4- Machine - Write 82 complex (for me at least) queries using INSERT INTO SELECT ON DUPLICATE KEY UPDATE …

5- Put it all together on a php file, and make that script run on cron job.

What do you guys think?

Regards,
Márcio

rustybuddy · March 18, 2010, 6:50pm

@#5. If you want the databases to be in-sync the scripts will need to be ran on every update. Not just via cron.

You will have to have some type of relation table that maps keys from one db to another. Then you will have to have a way to maintain this mapping. (ie, if one site is added to, it has to be added to the other db and the mapping has to be noted.)

I don’t really see this as 82 queries. I would shoot toward developing 1 function in a class available to both sites. Whenever an update or insert is performed (to either database) the class is called and passed some parameters then the function performs the sync real time.

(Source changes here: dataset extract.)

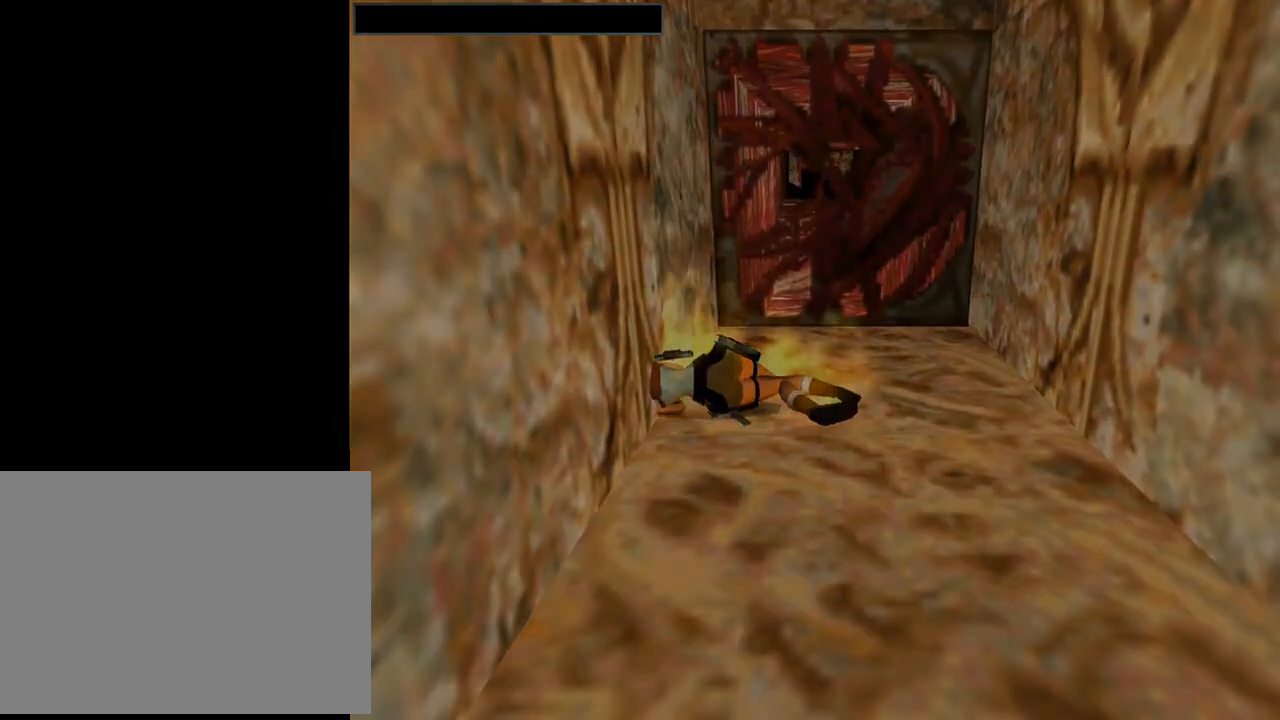
{"buttons": [], "left_stick": "center", "events": [[267, "CROSS", "down"], [400, "CROSS", "up"]]}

just some freehand logic for you…


function sync-databases($entry_id, $table_updated)
   {
    // find out which table was just updated
   // we will want to sync that data to the other table
   $table_to_update = $opposite_of_table_updated;

   if($table_updated == user_db1 || $table_updated == user_db2)
       {
       // here we can put some custom mapping in or call our mapping table
       // so we will know which fields to update in either case
       }

   elseif($table_updated == content_db1 || $table_updated == content_db2)
       {
        // here is some mapping for the content 
        // you use the id to determine which entry to pull the data from
        // you use the mapping table to determine which entry to update
        }

Just a thought of how I ‘might’ approach the situation. There are probably many other ways to do this.

oikram · March 18, 2010, 8:21pm

I’m following, but I’m so newbie, I need to learn more about that mapping part. By your excerpt however, it seems that I will need a conditional for each table… or I’m seeing it wrongly? (this is the most probable).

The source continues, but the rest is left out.